Já hoje, a realidade é bem diferente. Além de maior disparidade social, as redes sociais contribuem para a comparação constante com pessoas que são bem diferentes entre si, como indivíduos extremamente ricos, celebridades e artistas. Ainda por cima, podemos nos comparar a realidades fake, ou uma imagem de felicidade e prosperidade que é manipulada. “Podemos ter rendimentos maiores, mais riqueza e casas mais espaçosas – mas tudo isso é rapidamente sufocado pelas expectativas exageradas”.
Economia de expectativas
Housel traz outro exemplo. John D. Rockefeller, magnata e fundador da Standard Oil Company, nunca teve ao seu dispor itens básicos para nossa saúde e bem-estar, como penicilina, filtro solar ou analgésicos. Hoje, um cidadão norte-americano de baixa renda pode dispor desses materiais. Mas isso não quer dizer que essa pessoa possui uma vida melhor ou é mais feliz do que Rockefeller foi em seu tempo. “Avaliamos nosso bem-estar em comparação ao dos outros, e os luxos se tornam necessidades num intervalo de tempo extraordinariamente curto quando aqueles à nossa volta melhoram de vida”, explica.

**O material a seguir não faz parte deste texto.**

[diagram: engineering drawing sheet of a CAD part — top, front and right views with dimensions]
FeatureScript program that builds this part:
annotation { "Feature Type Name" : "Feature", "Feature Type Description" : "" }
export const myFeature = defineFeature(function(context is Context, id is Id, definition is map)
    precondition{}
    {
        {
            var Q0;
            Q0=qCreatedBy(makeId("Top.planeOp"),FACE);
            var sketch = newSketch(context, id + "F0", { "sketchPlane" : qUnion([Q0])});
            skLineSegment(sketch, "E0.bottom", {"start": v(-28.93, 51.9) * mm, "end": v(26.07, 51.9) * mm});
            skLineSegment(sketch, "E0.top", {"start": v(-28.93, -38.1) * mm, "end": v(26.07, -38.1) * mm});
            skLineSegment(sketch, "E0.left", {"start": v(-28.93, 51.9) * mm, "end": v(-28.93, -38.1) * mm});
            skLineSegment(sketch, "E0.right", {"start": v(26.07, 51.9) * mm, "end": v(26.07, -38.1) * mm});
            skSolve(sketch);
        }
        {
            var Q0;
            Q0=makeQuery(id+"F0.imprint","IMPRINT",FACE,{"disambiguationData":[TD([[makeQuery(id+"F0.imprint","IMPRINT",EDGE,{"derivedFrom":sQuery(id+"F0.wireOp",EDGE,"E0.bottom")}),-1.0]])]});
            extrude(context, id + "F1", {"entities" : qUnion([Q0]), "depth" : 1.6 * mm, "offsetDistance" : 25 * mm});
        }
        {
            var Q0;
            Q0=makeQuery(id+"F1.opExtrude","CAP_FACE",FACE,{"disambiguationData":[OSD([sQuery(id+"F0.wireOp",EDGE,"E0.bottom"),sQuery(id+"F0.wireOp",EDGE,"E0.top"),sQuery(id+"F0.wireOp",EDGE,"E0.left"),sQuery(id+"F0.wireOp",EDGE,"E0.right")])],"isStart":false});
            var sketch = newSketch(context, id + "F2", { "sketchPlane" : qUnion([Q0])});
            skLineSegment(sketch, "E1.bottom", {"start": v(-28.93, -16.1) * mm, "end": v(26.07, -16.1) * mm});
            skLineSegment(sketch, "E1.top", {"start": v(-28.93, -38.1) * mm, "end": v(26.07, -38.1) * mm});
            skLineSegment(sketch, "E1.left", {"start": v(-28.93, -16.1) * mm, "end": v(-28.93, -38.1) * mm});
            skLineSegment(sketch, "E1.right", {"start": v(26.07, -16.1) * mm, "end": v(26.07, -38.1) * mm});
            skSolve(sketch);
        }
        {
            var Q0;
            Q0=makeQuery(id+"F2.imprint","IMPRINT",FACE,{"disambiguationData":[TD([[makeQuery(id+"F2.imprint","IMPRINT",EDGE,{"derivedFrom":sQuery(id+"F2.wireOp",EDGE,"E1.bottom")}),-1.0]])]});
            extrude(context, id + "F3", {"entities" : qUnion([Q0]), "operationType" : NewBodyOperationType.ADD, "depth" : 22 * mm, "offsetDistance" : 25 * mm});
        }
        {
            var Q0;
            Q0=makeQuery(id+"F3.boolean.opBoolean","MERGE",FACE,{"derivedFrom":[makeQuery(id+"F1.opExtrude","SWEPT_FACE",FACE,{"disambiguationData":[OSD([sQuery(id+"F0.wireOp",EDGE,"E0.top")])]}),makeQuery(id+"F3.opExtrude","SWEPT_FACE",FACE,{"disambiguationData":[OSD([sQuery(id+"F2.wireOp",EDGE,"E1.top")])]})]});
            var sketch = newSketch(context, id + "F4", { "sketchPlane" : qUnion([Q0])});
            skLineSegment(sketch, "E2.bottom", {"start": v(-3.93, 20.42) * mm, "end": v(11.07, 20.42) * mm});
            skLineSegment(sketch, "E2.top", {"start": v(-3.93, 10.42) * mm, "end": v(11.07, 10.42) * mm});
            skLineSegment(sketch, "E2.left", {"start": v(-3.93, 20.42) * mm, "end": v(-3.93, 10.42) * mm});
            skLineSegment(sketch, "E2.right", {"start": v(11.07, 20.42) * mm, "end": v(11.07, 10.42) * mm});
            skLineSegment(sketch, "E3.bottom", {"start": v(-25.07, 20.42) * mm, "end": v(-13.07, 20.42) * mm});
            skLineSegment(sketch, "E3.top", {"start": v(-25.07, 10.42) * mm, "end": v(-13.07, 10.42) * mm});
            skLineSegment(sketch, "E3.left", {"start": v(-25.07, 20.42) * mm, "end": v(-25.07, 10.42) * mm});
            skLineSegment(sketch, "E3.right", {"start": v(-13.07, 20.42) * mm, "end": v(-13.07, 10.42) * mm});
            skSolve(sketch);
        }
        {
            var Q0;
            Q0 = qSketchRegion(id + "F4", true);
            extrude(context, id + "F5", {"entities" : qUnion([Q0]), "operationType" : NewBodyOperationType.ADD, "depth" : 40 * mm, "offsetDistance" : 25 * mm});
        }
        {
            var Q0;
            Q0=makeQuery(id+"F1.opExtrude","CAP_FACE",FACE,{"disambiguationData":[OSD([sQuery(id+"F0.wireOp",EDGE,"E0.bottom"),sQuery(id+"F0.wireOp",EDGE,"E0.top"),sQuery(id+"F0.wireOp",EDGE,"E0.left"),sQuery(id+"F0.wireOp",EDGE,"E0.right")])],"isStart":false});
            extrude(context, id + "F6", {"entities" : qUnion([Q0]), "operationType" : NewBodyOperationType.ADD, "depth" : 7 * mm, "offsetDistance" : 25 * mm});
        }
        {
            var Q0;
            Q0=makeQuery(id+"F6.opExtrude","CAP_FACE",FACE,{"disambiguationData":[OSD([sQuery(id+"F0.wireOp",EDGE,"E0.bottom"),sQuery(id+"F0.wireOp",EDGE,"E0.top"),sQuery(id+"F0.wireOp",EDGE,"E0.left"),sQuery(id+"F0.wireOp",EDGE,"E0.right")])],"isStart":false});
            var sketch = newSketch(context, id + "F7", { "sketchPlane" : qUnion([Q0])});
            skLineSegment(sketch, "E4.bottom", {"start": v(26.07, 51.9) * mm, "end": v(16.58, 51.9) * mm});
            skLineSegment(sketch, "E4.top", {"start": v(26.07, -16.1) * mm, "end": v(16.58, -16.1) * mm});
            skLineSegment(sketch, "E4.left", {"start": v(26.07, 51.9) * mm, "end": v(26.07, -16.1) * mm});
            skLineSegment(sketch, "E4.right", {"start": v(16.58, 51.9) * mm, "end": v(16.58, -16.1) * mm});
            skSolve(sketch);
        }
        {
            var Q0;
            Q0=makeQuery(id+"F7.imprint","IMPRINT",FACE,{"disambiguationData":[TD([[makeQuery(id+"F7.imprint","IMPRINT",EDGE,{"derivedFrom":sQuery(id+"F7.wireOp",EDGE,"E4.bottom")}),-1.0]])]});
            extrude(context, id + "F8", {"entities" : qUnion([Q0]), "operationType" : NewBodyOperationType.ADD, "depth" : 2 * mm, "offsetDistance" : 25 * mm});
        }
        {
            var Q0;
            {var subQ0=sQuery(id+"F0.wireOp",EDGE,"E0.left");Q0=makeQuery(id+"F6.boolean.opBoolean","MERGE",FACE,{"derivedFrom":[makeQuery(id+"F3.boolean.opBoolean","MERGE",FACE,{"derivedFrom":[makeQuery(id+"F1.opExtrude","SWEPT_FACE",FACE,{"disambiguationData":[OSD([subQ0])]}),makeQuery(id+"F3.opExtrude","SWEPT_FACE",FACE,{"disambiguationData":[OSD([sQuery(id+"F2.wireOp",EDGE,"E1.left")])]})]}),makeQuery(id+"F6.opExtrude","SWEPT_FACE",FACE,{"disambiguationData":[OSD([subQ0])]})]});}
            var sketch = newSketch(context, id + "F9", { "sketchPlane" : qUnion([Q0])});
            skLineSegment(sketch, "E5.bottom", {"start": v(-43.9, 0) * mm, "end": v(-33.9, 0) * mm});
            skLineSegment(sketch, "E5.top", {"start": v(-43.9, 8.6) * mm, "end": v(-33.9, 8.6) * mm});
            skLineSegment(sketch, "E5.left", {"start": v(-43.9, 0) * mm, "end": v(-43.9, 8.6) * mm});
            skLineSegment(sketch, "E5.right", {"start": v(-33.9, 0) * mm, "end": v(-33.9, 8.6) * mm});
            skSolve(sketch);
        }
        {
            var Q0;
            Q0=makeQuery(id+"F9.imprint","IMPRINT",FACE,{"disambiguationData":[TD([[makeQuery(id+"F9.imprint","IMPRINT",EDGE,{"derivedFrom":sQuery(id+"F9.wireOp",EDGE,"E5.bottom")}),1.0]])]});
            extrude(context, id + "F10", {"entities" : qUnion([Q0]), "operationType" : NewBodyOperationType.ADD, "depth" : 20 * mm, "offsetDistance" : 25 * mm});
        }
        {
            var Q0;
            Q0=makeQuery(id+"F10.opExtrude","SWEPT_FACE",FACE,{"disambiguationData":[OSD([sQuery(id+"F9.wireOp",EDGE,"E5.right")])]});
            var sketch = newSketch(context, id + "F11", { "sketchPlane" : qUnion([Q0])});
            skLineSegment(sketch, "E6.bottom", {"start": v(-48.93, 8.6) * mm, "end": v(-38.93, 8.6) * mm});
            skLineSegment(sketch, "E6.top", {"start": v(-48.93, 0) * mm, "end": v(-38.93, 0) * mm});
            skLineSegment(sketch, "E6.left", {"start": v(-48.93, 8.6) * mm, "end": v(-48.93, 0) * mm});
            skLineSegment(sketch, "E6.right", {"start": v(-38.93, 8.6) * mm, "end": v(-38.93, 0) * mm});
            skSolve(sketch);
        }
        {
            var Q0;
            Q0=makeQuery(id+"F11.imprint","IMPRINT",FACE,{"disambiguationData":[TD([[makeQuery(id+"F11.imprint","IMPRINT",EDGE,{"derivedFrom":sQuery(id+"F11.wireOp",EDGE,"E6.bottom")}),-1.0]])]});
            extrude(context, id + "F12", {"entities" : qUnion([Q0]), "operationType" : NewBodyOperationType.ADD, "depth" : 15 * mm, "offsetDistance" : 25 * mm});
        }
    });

Quando pensamos na experiência do consumidor, lideranças precisam sempre se lembrar que seu cliente não está apenas comparando determinado produto ou serviço com outros da própria marca ou da concorrência do mesmo setor. Pelo contrário: suas expectativas são criadas a partir de inúmeras referências, influências e acontecimentos. E assim, a felicidade do consumidor é motivada a partir dessas várias comparações.
Montesquieu definiu muito bem essa ideia, há mais de 275 anos. Segundo ele, “se apenas desejássemos ser felizes, isso não seria difícil. Mas queremos ser mais felizes do que os outros, e isso é quase sempre difícil, pois acreditamos que os outros são mais felizes do que realmente são”.